Training for the rally
Training for the rally. Click image to enlarge

in between them are two spare 20-litre fuel tanks, a comprehensive tool kit as well as camping equipment for the two team members that will be living in and with the car for two weeks. As you would expect from a factory job, the level of finishing and installation is impressive. The tools are made by Hazet, a company idolized by German-car enthusiasts; even the straps holding the tires in coordinate with the cars’ black- or silver-on-orange paint jobs.

With half this year’s 50-strong field consisting of Cayennes, the chances of one winning the Trans-Siberian are pretty good, especially when you consider that two privately-entered Cayennes finished first and second last year.
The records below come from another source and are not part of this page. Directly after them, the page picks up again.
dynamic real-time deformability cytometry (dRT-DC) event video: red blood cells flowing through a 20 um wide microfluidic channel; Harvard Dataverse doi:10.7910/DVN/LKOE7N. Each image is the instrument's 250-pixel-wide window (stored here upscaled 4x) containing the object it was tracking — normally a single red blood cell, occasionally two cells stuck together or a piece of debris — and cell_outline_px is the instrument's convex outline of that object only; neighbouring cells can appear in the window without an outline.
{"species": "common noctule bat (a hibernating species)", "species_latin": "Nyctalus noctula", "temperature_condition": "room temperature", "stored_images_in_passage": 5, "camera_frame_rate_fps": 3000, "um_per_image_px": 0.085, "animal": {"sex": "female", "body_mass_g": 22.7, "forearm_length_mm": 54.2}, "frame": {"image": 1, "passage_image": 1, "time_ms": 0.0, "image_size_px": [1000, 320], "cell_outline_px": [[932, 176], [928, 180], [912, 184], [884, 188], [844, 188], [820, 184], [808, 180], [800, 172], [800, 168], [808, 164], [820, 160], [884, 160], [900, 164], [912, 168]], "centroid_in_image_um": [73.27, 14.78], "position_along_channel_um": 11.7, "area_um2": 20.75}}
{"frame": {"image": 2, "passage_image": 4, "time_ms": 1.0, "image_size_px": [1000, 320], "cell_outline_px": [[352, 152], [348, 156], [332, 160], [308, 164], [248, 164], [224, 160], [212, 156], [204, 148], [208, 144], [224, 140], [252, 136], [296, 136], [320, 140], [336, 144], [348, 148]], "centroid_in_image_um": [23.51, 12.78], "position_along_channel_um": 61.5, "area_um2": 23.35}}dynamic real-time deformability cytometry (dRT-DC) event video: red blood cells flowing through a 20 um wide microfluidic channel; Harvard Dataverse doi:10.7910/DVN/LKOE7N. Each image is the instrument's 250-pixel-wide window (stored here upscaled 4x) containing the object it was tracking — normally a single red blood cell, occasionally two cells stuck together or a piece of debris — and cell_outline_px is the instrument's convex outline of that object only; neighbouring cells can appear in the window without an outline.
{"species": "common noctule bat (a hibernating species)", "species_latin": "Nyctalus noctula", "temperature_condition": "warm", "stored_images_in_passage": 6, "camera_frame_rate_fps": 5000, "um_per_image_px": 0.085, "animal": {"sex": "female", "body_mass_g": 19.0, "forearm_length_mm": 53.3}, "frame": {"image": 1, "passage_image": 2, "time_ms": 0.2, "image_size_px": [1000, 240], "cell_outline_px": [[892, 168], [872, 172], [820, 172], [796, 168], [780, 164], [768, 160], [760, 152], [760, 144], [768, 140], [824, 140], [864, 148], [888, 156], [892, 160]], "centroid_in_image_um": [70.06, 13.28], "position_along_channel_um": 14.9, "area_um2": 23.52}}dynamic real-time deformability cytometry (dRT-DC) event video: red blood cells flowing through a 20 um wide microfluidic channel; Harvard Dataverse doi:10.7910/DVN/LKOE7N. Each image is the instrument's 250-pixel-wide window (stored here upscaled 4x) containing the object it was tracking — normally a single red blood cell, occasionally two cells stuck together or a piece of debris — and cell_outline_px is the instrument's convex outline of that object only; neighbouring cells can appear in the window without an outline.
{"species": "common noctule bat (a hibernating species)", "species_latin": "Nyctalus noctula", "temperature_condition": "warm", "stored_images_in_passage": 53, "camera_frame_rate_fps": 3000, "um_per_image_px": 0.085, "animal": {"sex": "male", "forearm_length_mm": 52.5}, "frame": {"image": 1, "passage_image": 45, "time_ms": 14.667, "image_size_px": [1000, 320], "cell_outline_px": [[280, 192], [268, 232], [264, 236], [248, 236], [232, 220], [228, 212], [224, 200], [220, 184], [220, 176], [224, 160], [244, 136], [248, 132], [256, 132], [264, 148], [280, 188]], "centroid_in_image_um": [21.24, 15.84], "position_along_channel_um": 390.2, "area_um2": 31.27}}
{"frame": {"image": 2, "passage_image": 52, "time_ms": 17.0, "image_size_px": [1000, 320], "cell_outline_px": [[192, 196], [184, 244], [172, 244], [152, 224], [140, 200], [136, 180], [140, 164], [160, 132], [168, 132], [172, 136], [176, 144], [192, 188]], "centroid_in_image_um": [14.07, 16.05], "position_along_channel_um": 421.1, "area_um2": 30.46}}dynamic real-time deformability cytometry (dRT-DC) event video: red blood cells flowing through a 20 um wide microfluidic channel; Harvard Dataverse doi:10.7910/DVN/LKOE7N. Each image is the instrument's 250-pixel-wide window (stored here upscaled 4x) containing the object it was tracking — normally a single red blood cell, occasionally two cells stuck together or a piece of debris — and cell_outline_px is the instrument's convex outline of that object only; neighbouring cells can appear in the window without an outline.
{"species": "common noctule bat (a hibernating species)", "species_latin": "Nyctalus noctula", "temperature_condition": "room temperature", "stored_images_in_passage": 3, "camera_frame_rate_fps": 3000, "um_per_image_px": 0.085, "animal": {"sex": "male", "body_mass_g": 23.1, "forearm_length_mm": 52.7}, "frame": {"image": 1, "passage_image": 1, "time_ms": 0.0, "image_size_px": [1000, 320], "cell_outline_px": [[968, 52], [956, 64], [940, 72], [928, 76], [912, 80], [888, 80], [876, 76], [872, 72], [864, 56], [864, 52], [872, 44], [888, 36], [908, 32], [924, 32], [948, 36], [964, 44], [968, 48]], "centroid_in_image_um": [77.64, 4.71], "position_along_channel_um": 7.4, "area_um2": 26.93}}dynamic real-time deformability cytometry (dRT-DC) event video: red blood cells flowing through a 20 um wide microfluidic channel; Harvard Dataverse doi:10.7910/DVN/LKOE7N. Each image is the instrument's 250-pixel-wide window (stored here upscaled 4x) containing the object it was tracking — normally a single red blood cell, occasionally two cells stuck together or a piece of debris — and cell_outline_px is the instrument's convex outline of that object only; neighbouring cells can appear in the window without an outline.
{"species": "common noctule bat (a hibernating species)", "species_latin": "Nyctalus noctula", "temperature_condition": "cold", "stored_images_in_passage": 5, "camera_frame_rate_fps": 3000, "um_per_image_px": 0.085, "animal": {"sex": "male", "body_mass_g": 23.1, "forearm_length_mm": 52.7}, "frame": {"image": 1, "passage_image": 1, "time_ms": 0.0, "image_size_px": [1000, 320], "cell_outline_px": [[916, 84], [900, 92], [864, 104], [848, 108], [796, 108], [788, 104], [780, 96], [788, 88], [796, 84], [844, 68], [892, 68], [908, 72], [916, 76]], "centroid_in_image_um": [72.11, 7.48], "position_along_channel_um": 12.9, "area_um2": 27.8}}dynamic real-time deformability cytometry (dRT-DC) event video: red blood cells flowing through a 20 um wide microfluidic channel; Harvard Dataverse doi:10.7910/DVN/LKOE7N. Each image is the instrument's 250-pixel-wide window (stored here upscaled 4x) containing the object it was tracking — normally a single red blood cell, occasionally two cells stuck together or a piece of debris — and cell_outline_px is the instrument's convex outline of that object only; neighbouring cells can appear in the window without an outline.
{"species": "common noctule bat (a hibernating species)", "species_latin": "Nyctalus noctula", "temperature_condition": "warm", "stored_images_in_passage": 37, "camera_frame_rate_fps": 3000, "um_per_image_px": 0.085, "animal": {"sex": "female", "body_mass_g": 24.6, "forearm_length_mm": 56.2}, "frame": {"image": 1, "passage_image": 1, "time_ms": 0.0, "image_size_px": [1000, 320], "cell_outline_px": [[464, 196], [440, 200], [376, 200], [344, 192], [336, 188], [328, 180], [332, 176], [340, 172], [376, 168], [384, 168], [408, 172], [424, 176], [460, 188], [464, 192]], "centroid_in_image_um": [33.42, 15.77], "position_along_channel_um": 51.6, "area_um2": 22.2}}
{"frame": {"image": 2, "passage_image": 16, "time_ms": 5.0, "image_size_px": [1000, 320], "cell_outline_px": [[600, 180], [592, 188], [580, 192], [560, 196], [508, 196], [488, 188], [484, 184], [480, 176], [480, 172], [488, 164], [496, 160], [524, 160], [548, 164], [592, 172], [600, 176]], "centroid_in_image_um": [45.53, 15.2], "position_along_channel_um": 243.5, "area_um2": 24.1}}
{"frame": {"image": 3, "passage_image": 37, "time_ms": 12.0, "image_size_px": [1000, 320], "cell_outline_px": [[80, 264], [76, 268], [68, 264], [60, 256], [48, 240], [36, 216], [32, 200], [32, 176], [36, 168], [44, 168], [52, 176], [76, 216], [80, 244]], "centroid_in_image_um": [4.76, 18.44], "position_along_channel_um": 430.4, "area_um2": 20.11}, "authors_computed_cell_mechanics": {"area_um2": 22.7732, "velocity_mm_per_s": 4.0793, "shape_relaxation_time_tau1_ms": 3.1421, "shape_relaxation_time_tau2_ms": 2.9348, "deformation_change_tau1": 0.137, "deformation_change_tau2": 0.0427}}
Most of the 25 will be driven by some pretty well-known and experienced racers; the U.S. entries are being piloted by multiple-Pikes Peak winners Paul Dallenbach and Rod Millen; the three-car German team is being led by WRC driver Armin Schwartz.

The author (left) with co-driver and B.C. race driver, Kees Neirop
The author (left) with co-driver and B.C. race driver, Kees Neirop. Click image to enlarge

Your guess as to how an auto writer from Toronto with no off-road racing experience managed to make it onto Team Canada with Kelowna-based racer Kees Neirop is as good as mine; clearly, someone in Stuttgart has a rollicking sense of humour.

Given the level of competition, we’re hoping to finish and maybe do pretty well; more importantly, we’re both certain it’ll make for some interesting stories and images along the way. Stories and images that, if all goes according to plan, I’ll be filing on a day-by-day basis once the rally starts August 2.